Written instruction: Return each line from the data below that contains the string "part".

#### Data for this task

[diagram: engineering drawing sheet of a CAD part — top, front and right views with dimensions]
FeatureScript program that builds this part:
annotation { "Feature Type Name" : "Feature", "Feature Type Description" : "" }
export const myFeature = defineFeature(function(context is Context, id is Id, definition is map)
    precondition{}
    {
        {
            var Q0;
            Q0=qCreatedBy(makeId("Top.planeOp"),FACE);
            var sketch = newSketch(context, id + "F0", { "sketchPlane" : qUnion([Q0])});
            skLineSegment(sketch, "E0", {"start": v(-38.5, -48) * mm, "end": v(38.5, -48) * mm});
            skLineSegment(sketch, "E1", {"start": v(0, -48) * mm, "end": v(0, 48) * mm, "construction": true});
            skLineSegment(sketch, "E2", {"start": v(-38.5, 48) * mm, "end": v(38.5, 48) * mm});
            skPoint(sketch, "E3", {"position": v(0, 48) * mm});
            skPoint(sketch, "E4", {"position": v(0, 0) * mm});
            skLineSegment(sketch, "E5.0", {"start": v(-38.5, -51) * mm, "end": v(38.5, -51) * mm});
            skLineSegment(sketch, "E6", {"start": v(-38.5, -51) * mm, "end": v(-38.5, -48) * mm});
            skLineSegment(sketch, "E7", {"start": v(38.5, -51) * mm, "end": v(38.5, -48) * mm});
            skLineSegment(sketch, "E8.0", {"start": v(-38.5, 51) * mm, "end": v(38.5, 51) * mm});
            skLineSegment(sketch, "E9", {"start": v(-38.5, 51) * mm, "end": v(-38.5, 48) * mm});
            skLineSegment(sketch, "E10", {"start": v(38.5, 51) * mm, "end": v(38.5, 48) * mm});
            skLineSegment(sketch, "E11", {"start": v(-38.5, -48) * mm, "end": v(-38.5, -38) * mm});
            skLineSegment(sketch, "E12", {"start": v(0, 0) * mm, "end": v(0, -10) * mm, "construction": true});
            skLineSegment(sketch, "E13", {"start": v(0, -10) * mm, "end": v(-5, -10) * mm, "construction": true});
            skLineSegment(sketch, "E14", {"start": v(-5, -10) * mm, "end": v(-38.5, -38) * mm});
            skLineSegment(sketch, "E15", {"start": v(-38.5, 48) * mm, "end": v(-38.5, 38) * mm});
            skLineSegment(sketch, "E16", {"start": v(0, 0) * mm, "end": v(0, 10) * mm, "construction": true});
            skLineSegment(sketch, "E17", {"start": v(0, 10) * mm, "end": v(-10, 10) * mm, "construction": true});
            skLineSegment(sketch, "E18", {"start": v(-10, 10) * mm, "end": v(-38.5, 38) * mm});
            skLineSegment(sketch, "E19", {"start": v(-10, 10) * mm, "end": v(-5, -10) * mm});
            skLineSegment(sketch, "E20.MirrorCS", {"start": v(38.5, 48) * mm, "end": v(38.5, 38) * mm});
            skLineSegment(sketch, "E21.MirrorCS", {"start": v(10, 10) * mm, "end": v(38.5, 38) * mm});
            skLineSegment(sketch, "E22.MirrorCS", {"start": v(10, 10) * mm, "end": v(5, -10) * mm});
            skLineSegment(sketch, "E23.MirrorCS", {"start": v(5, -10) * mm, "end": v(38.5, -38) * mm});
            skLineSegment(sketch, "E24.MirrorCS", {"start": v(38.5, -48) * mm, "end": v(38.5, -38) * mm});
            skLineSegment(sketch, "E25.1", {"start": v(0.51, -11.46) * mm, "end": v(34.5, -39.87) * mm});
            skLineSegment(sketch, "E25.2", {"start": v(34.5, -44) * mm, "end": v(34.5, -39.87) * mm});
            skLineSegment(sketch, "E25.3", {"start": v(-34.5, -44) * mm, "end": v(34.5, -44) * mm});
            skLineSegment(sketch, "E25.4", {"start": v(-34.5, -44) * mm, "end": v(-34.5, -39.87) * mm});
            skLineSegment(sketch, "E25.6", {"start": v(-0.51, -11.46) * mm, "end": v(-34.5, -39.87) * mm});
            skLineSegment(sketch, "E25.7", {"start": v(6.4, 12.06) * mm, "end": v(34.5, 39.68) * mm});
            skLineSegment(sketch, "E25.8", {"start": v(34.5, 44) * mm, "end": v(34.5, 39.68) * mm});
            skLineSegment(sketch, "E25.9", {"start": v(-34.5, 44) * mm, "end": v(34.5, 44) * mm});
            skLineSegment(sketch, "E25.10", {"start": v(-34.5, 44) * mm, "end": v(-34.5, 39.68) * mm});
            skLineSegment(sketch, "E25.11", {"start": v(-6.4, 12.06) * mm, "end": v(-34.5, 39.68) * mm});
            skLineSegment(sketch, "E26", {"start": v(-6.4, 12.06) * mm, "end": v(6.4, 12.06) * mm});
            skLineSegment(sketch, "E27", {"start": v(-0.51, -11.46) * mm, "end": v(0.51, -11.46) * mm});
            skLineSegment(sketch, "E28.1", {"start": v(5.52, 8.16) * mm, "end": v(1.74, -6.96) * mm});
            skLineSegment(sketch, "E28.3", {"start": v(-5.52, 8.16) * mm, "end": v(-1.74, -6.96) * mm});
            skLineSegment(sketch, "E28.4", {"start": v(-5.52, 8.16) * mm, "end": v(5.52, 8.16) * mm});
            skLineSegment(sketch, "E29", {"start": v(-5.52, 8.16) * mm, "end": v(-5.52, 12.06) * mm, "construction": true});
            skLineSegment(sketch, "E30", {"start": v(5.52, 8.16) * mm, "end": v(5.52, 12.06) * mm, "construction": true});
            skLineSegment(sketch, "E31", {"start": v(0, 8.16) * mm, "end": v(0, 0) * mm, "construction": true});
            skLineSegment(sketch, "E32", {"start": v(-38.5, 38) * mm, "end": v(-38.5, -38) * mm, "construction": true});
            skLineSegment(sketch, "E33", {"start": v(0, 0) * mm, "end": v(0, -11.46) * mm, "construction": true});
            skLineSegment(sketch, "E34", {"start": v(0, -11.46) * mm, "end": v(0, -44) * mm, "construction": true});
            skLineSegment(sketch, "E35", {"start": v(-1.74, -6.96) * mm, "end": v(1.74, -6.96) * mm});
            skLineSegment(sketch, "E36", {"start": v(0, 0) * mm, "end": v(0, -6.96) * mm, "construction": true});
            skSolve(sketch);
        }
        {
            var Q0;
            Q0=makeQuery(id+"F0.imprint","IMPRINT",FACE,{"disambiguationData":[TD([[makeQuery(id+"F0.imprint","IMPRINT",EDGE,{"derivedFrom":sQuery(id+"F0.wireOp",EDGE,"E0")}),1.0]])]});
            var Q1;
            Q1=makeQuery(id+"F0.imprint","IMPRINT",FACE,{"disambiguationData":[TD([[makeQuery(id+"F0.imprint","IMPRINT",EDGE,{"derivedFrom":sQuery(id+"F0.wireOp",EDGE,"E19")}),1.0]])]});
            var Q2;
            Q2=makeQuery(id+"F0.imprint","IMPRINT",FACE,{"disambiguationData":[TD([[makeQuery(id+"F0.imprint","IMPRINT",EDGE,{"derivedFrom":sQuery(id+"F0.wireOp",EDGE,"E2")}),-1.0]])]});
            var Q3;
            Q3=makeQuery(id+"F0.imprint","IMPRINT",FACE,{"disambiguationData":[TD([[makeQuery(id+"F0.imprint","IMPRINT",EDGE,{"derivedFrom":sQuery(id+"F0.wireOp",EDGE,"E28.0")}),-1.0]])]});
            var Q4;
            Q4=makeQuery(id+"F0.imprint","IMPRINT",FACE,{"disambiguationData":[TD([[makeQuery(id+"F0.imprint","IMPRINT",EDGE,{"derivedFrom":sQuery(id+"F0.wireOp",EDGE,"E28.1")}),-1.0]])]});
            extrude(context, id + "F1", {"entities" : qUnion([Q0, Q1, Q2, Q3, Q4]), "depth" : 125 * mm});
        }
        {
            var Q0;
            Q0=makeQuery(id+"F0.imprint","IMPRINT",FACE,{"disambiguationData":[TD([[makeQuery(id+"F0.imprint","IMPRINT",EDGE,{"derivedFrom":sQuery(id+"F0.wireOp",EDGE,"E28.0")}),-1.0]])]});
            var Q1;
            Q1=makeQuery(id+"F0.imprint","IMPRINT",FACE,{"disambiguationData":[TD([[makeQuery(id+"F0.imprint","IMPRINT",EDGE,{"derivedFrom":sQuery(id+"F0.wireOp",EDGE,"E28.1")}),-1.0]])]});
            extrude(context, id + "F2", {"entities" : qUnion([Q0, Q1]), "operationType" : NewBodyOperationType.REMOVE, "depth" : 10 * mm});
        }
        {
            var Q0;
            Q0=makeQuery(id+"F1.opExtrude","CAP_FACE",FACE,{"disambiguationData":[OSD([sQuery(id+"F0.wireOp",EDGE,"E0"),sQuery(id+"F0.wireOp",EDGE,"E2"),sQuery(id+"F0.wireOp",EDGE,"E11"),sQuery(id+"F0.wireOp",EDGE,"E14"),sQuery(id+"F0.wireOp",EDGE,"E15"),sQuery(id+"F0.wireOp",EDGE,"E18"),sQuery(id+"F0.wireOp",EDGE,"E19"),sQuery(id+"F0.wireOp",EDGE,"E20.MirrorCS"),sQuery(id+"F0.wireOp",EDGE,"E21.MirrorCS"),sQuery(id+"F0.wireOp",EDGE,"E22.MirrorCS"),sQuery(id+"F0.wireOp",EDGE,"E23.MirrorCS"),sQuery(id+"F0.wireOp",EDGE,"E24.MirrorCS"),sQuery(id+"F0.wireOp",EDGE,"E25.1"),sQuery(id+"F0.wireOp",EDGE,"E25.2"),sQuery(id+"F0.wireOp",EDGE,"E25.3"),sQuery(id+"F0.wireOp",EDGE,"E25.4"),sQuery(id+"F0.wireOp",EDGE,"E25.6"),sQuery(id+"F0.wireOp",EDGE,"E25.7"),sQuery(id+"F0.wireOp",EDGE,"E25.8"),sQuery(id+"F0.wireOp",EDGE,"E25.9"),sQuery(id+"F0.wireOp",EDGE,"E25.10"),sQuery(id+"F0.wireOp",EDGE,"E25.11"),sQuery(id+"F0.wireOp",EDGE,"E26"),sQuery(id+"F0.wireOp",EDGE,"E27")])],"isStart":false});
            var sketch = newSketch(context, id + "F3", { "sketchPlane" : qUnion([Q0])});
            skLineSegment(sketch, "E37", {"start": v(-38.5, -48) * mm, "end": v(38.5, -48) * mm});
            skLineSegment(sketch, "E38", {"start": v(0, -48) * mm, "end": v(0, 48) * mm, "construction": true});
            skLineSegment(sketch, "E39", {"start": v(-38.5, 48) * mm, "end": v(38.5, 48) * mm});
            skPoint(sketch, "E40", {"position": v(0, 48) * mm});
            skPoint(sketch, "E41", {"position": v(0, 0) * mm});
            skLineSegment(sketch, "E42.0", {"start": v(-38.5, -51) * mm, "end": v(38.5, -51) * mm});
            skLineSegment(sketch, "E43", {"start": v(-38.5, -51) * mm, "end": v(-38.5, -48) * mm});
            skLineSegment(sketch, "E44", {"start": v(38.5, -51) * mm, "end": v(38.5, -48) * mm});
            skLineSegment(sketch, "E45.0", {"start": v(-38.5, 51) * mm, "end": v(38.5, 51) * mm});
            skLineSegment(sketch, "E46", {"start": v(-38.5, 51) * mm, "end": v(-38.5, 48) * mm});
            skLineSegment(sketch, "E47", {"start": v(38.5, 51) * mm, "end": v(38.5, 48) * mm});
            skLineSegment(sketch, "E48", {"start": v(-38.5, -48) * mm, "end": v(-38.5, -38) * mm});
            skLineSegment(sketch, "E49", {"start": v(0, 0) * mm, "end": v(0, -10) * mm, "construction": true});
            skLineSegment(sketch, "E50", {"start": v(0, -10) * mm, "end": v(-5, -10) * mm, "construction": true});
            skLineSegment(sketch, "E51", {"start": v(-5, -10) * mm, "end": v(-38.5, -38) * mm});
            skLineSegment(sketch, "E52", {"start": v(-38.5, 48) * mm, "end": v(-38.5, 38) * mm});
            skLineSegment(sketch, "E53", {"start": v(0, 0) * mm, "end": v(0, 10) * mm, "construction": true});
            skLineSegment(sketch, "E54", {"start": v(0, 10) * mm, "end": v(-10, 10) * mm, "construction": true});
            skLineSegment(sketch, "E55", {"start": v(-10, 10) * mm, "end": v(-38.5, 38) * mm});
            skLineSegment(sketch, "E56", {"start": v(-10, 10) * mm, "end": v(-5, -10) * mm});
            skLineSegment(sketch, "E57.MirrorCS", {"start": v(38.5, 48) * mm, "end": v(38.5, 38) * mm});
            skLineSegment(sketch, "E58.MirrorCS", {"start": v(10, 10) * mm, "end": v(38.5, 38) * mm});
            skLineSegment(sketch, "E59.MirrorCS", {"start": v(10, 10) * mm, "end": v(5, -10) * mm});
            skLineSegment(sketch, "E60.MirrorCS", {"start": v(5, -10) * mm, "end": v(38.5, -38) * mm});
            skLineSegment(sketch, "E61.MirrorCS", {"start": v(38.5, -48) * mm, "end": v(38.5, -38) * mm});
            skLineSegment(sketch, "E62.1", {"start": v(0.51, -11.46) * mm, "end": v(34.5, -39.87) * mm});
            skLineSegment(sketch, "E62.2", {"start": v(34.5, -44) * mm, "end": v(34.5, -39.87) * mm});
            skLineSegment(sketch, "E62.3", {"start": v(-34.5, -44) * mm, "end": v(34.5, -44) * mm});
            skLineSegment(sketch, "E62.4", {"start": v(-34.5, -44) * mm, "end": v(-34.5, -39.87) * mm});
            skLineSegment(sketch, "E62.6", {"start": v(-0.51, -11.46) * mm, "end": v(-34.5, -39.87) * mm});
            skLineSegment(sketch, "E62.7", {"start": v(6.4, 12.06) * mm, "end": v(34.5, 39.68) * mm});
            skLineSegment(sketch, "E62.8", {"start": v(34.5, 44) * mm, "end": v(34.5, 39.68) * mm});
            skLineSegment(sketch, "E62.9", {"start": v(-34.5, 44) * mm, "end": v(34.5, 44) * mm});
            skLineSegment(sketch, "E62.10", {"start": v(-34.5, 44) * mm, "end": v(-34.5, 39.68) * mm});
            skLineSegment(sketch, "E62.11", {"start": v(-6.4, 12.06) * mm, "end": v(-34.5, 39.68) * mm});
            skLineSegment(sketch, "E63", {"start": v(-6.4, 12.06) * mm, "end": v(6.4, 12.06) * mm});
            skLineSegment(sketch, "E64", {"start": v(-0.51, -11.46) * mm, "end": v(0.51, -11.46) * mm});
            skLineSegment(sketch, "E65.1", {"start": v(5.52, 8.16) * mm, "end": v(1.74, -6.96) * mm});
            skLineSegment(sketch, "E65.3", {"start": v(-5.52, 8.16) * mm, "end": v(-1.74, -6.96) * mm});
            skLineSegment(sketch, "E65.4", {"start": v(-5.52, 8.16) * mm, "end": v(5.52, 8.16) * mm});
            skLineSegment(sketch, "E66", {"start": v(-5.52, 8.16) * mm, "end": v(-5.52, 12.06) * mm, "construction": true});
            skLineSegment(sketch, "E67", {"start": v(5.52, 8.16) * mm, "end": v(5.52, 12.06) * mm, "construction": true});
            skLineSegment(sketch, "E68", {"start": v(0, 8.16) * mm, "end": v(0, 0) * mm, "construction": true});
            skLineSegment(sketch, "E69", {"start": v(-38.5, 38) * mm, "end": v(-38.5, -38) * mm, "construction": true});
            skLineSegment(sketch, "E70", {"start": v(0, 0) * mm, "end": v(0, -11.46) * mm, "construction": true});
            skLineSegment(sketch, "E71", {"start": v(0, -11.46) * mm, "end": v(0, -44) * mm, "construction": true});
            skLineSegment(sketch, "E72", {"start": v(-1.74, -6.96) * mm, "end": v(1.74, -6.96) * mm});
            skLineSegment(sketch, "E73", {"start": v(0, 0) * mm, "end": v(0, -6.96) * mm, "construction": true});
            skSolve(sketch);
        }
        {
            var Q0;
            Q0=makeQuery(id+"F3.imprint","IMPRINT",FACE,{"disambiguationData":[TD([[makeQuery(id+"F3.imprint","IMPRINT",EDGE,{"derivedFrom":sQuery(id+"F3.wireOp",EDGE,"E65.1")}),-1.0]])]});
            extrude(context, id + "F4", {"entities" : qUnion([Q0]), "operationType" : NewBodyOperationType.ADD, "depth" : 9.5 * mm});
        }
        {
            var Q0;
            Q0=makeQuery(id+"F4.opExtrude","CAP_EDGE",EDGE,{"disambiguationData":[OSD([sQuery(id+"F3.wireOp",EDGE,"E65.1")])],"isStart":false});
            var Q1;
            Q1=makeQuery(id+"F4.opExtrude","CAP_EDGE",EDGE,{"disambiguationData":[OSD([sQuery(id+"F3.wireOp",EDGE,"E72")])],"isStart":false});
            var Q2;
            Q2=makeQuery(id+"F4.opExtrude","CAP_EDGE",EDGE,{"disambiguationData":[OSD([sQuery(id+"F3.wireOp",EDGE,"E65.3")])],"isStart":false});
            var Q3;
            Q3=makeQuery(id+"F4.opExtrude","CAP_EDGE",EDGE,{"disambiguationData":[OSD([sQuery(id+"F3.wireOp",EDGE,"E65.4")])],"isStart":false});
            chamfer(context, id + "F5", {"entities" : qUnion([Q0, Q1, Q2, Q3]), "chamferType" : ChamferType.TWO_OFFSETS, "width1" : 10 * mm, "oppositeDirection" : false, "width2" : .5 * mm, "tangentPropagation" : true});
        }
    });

########

Completed exercise:
[diagram: engineering drawing sheet of a CAD part — top, front and right views with dimensions]
FeatureScript program that builds this part:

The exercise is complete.